As far as DO staying in NYC proper, I fail to see the benefit really outside of ego stroking.  It's not like they are targetting any Wall Street type business.   The extra milliseconds being in Jersey or a giant piece of many states nearby really isn't much to add to things.  Three NYC locations they've done, meh.

And the Terminal space DO is supposedly in and Google bought, it's a many tenant building.  Huge.   UNsure if Google is directly dealing with DO.   Very likely they are not [hoping not since that's an icky sort of oddness perhaps longer term].


----------



## Dylan (Sep 11, 2014)

Francisco said:


> They might keep some of their stuff so they can keep the 'Made in NYC' rep/tag line but yeah.


Oh, they get to use that because their offices are in New York. Their first (NYC1) datacenter isn't in NY proper, either, but North Bergen, NJ (Equinix NY7).

 





drmike said:


> UNsure if Google is directly dealing with DO.   Very likely they are not [hoping not since that's an icky sort of oddness perhaps longer term].


DO's with Telx there.


----------



## accident (Sep 11, 2014)

No need to speculate, the additional physical locations is because the old locations ran out of rack space and we can't expand them to the size needed.   Don't read that wrong, our space isn't full, their space is.    We expand out existing locations as space becomes available in each location. 

And yes we do have a datacenter just outside London if you missed it.


----------



## HalfEatenPie (Sep 12, 2014)

accident said:


> No need to speculate, the additional physical locations is because the old locations ran out of rack space and we can't expand them to the size needed.   Don't read that wrong, our space isn't full, their space is.    We expand out existing locations as space becomes available in each location.
> 
> And yes we do have a datacenter just outside London if you missed it.

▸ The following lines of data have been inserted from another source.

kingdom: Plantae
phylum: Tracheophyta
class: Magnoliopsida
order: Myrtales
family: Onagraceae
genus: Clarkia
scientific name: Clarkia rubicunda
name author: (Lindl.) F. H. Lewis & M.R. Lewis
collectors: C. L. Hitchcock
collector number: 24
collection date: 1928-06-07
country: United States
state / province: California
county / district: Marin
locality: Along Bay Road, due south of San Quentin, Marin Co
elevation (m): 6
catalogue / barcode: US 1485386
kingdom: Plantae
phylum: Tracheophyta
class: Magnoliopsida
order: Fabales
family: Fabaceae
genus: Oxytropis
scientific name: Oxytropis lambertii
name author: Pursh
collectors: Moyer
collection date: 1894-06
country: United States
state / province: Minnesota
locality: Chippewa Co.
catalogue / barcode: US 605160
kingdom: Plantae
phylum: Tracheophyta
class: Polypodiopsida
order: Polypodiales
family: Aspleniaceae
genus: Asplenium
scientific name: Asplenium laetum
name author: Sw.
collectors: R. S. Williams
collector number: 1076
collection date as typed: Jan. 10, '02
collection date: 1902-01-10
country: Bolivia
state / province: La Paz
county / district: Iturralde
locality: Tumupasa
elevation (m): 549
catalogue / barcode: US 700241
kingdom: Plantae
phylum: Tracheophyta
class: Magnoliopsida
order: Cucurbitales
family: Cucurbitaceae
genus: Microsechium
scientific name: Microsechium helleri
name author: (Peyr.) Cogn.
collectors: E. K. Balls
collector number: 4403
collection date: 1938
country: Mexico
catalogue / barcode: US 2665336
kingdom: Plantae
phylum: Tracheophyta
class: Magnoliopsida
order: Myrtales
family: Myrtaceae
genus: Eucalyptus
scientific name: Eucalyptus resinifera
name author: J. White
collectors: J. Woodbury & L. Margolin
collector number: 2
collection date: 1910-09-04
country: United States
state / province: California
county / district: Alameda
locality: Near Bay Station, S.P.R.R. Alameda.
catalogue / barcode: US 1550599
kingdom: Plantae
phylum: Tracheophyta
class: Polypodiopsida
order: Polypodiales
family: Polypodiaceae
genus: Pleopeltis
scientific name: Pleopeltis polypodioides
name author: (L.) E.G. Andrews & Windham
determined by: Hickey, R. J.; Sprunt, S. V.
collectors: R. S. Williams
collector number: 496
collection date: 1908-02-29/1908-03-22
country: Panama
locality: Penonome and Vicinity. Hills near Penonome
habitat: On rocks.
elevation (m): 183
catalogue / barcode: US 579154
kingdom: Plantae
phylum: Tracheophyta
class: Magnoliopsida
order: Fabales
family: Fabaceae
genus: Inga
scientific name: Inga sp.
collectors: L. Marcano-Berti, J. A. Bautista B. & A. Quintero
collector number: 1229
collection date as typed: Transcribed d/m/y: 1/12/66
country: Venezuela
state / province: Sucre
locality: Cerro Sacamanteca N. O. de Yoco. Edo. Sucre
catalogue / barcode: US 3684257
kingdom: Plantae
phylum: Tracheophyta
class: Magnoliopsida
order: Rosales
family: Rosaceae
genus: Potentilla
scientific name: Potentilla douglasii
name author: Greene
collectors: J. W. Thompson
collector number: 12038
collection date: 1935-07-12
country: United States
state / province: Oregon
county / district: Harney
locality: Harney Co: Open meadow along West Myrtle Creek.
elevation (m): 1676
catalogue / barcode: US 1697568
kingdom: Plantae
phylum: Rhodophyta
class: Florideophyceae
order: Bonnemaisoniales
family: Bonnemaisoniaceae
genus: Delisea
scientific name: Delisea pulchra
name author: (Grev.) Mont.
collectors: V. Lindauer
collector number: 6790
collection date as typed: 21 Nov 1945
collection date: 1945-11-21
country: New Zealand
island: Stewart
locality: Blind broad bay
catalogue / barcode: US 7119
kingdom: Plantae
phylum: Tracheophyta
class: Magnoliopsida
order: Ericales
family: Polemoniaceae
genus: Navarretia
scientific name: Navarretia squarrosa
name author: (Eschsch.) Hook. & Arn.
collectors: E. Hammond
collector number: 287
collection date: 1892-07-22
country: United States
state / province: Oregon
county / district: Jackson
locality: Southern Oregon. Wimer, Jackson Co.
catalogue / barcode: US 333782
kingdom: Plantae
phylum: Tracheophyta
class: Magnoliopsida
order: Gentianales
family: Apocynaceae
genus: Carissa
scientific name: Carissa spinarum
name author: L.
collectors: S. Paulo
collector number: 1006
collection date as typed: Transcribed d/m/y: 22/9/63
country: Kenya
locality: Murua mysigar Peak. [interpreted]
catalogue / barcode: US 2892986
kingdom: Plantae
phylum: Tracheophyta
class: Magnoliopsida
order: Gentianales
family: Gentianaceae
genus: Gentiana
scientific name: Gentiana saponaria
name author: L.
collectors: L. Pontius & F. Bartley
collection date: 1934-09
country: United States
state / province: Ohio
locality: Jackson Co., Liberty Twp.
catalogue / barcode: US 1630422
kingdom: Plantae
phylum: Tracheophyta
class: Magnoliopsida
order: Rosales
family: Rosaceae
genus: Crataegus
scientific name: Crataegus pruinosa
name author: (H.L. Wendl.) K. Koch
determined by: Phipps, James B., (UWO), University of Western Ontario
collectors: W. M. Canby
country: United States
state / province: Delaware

I'm assuming you're working for DO?


----------



## AThomasHowe (Sep 12, 2014)

msp - nick said:


> If they did I completely missed this!


I'm using DO London for somebody else's site, very nice.


----------



## D. Strout (Sep 12, 2014)

HalfEatenPie said:


> I'm assuming you're working for DO?


His profile says "Networking Team at DigitalOcean".


----------



## accident (Sep 13, 2014)

D. Strout said:


> His profile says "Networking Team at DigitalOcean".


Yes, the profile is accurate and I'm with DigitalOcean.


----------



## drmike (Sep 13, 2014)

accident said:


> Yes, the profile is accurate and I'm with DigitalOcean.


Welcome to you @accident and glad to have you here on vpsBoard!


----------